To examine the effects of monocyte chemoattractant protein-1 (MCP-1) on epithelial-myofibroblast transition (EMT) of renal proximal tubular epithelial cells and the possible mechanism involved.
Human renal proximal tubular epithelial cells of the line HK-2 were cultured and divided into three groups: negative control group; positive control group, treated with transforming growth factor (TGF)-beta1 5 microg/L, and MPC-1 group, treated with MCP-1 0.1, 1, 10, and 100 microg/L for 24 h, 36 h, 48 h, and 72 h respectively. The expressions of alpha-smooth muscle actin (alpha-SMA) mRNA and protein of cells were detected by s. Western blotting and RT-PCR were used to detect the expression of P-Erk1/2, Erk1/2, P-P38MAPK, P38MAPK, and RhoA protein levels of the HK-2 cells, and RT-PCR was used to detect the expression of RhoC and Snail mRNA. Specific inhibitors of the Erk, P38MAPK, and Rho signal transduction pathways PD98059, SB203580, and Y27632 were added into the culture fluid of HK-2 cells respectively, 1 h later MCP-1 microg/L was added for 48 h, and Western blotting was used to detect the protein expression of alpha-small muscle actin (SMA).

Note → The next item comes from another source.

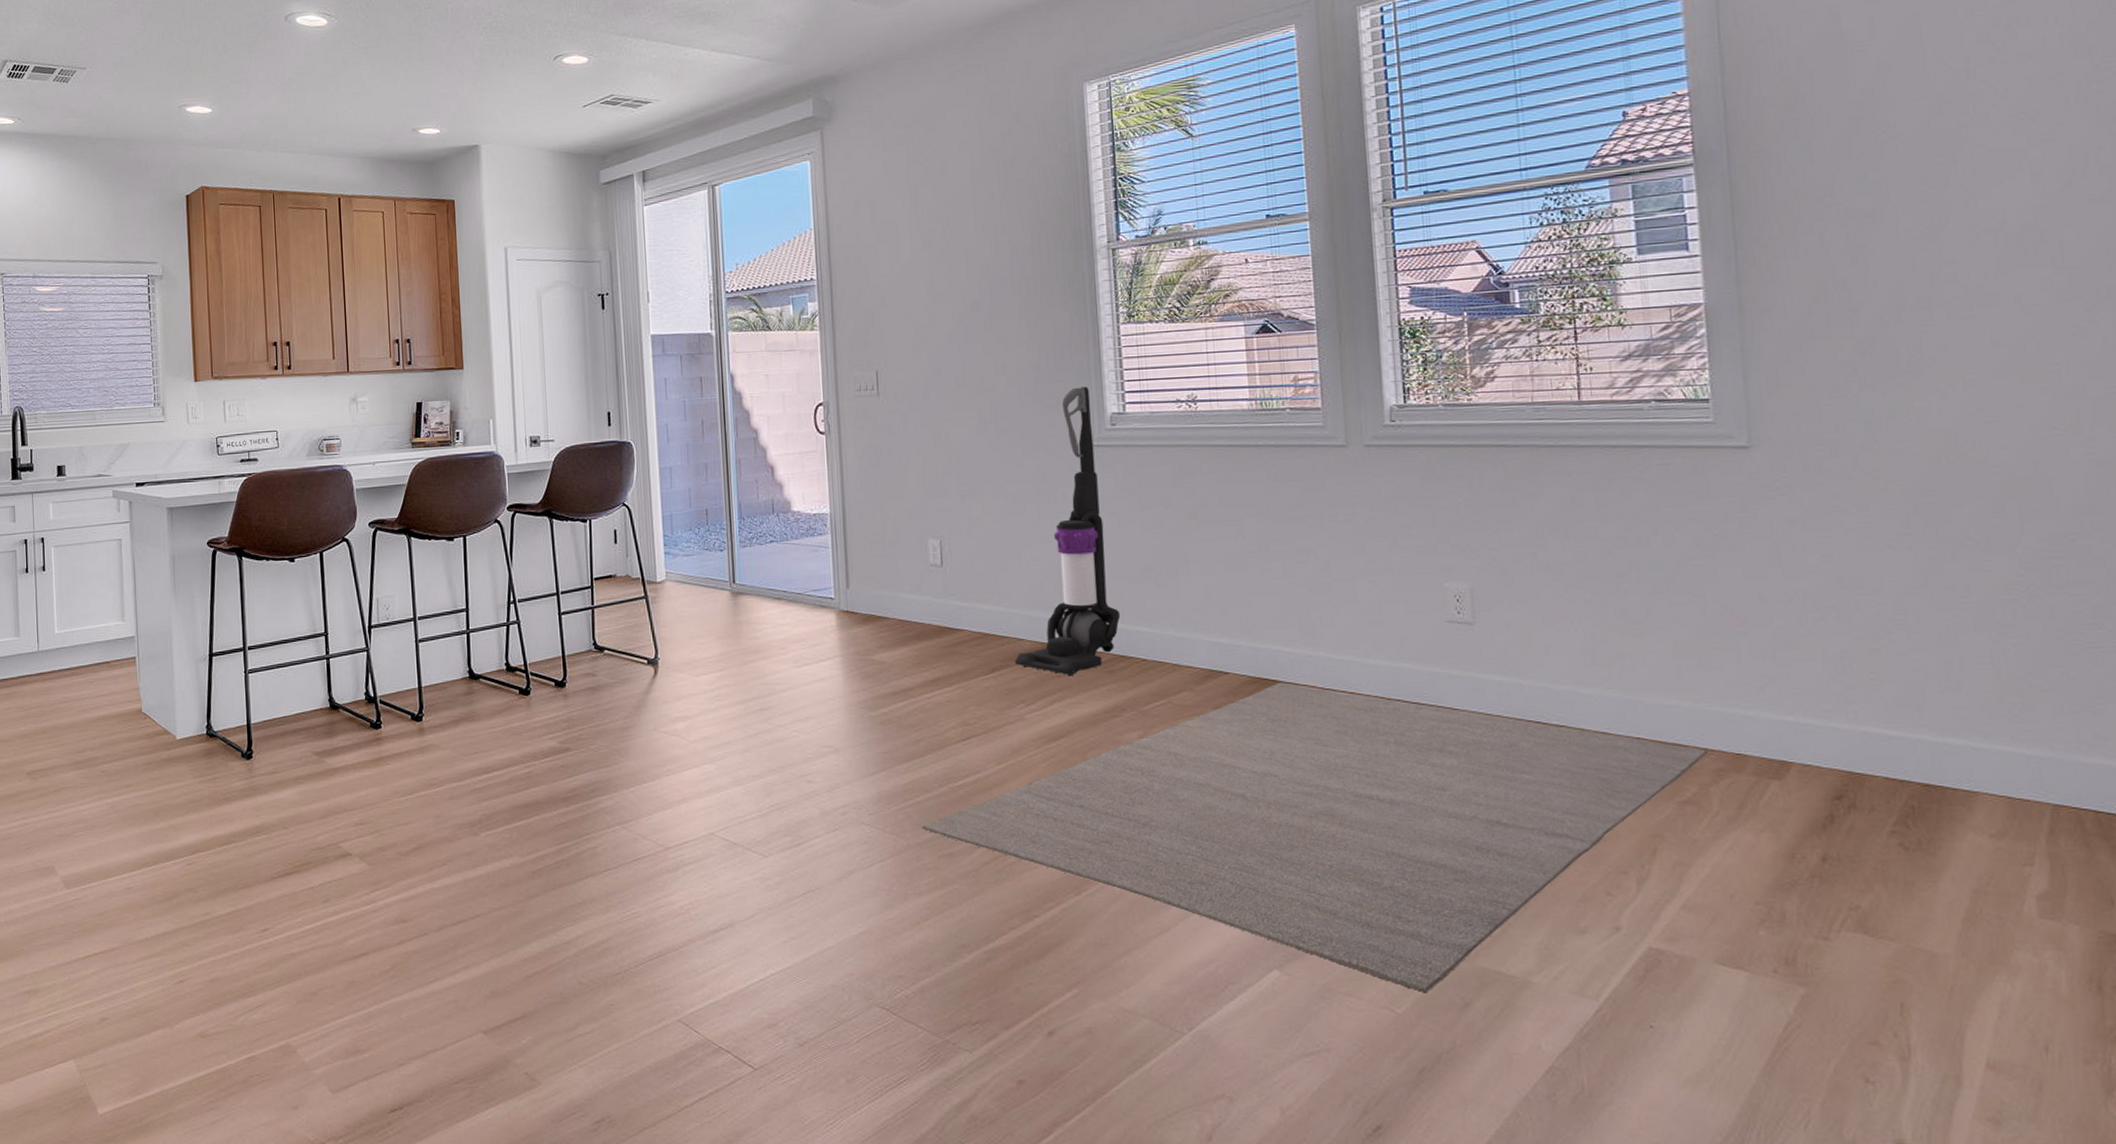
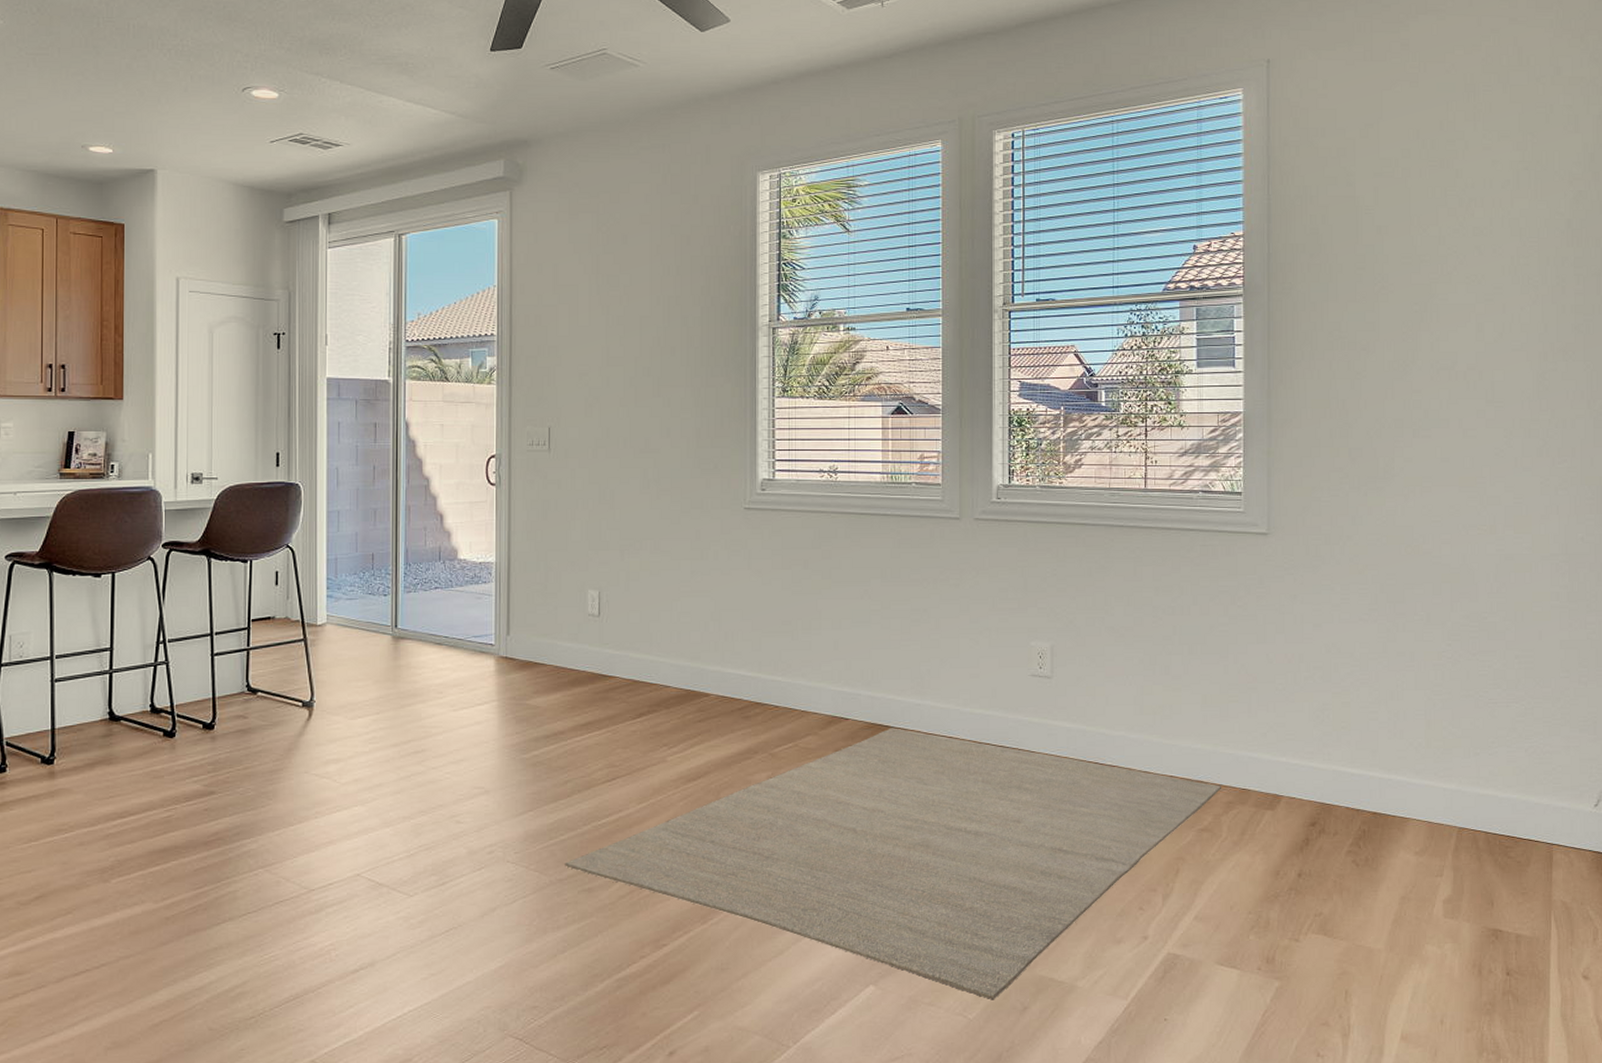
vacuum cleaner: present [1014,386,1121,675] -> none [660,453,759,720]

The expression levels of alpha-SMA protein and mRNA significantly increased in the MCP-1 treated HK-2 cells,and these expression levels were the highest in the HK-2 cells treated with MCP-1 1 microg/L for 48 h. The ratios of (P-Erk1/2)/ (Erk1/2) and P-P38MAPK/P38MAPK were significantly increased (all P < 0.05) in the MCP-1 treated HK-2 cells with the highest ratios seen in the HK-2 cells treated by 100 microg/L of MCP-1. The expression levels of RhoA protein and RhoC mRNA of the HK-2 cells stimulated with MCP-1 of different concentrations were not significantly different (all P > 0.05). MCP-1 induced expression of a-SMA was only partly inhibited by PD98059 but not by SB203587 or Y27632. MCP-1 dose-dependently increased the expression of Snail mRNA of the HK-2 cells compared with those of the negative control cells. The level of Snail mRNA was the highest in the HK-2 cells treated with 100 microg/L MCP-1.
MCP-1 may induce the EMT of renal proximal tubular epithelial cells in vitro, and this effect may involve upregulation of Erk1/2 Map kinase signal pathways and Snail mRNA expression. P38MAPK or Rho kinase signal pathways can not be proven to be involved in MCP-1 induced EMT.